Brian Jeffries March 18th, 2010 11:03 AM

DV or FTP?
 
I am working with someone on creating some short 1 minute clips for the web. What would be the best way for them to get the footage to me? Should I have them mail me the Tape or upload it to a server and have me download it? I am about an hour from them so its a little difficult to drive out there and pick it up.

Thanks,
Brian

John Stakes March 18th, 2010 11:49 AM

Best method is always to start with the original. So if they can mail you the tapes, I would go for that (ship them in a larger box with packing peanuts). FTP is possible if you are in a crunch, Filezilla works great for that. Be sure to send the raw .mpeg or .avi file. Keep in mind a 63 minute DV tape is usually around 10GB.

JS

Ervin Farkas March 18th, 2010 03:53 PM

Both methods work fine, I've used them both myself. If you go for ftp, you will need a web server and a very fast internet connection on both sides, especially uploading is much slower as ISPs only provide a fraction of the download speed as upload speed, the tipycal DSL is usually 4-6Mbps down but only 384 or 768 Kbps up.

Brian Jeffries March 18th, 2010 04:21 PM

He said he would like to keep the original tape so FTP is looking like that may be the way of transfer. I do have Filezilla and access to his web server (I am his webmaster).

Do you know of any programs where you can cut the raw footage into smaller maybe 15-20 minute clips but still retain 95% of the quality? These will most likely be uploaded to youtube so they do not need to be DVD quality but that would definitely be ideal.

"Keep in mind a 63 minute DV tape is usually around 10GB." That also applies to SD?

Thanks,
Brian

Ervin Farkas March 18th, 2010 07:10 PM

Yes, actually it's more like 13 GB. Doesn't matter if it's DV or HDV, same amount of data, just different compression type.

You can try WinRar - can cut it up in whatever size pieces you want.

Chris Soucy March 18th, 2010 08:01 PM

Hi...........
 
If whomever has access to two cameras, he/ she can copy the original to the second camera using Firewire.

They get to keep the original, you get mailed the identical copy.

Everbody's happy.


CS

Brian Jeffries March 18th, 2010 08:41 PM

"You can try WinRar - can cut it up in whatever size pieces you want. "
I use WinRar for any basic compression that I need, but are you saying that you can cut the footage in WinRar?
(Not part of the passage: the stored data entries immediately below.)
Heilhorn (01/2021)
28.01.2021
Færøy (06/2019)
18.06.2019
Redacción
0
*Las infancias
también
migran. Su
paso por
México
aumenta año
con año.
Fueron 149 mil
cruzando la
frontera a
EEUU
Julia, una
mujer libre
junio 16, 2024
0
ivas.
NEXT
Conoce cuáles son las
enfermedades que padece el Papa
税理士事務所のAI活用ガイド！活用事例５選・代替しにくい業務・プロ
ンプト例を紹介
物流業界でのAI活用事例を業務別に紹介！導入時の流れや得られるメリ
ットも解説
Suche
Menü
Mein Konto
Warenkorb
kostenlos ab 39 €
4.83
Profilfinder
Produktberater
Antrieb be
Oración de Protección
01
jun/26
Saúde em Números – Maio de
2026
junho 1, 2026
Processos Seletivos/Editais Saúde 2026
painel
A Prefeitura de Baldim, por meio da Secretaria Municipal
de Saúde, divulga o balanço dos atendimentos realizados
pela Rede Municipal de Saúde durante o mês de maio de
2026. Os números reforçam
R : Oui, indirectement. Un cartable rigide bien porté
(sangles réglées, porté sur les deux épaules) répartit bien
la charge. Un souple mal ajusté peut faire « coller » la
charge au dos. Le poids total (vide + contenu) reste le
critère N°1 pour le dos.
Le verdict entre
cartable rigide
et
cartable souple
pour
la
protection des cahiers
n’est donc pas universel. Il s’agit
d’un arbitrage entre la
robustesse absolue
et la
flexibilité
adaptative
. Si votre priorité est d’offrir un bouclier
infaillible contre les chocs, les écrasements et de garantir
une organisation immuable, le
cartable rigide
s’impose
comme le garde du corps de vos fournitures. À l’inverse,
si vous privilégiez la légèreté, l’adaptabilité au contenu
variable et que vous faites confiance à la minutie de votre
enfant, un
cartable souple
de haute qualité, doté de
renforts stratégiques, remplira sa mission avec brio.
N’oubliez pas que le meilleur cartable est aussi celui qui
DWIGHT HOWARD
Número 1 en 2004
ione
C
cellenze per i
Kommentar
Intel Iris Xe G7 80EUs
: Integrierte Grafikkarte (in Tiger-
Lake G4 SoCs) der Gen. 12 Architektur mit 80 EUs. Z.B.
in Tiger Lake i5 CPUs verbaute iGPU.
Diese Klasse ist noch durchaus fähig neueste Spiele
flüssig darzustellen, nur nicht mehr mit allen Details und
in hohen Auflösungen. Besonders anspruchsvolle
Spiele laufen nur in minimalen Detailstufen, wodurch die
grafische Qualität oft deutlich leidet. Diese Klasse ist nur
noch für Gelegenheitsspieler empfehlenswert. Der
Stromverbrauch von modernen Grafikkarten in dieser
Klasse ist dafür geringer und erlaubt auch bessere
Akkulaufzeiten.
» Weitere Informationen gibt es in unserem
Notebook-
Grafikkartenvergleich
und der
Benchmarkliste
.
If not, do you happen to know of any programs that I can try and also refer to him?

Thanks

Dean Sensui March 18th, 2010 11:57 PM

If it's DV, have that person capture it and put it on a small portable hard drive or a large USB thumb drive.

Capturing from tape is essentially a simple data transfer from tape to the HDD. So there's no loss. Your production partner gets to keep the original tapes and you get a duplicate. It will also serve as a backup should something happen to the tapes.

Ervin Farkas March 19th, 2010 05:59 AM

No, this is NOT video editing. WinRar will cut up large data files into small pieces - useful for FTP transfer. If the transfer gets interrupted, you don't have to start all over, you just start from where it got stopped. I used this method for tranferring 4-5GB mpeg files (a weekly one hour TV show) from here to a TV station over in Eastern Europe for two years - that's about 100 times, worked very well.

On the receiving end the small pieces are re-combined into the original file.

Chris Davis March 19th, 2010 01:46 PM

WinRAR can break large files into smaller files. Video footage is just a file. Once recombined, you will have a bit-for-bit exact copy of the original file.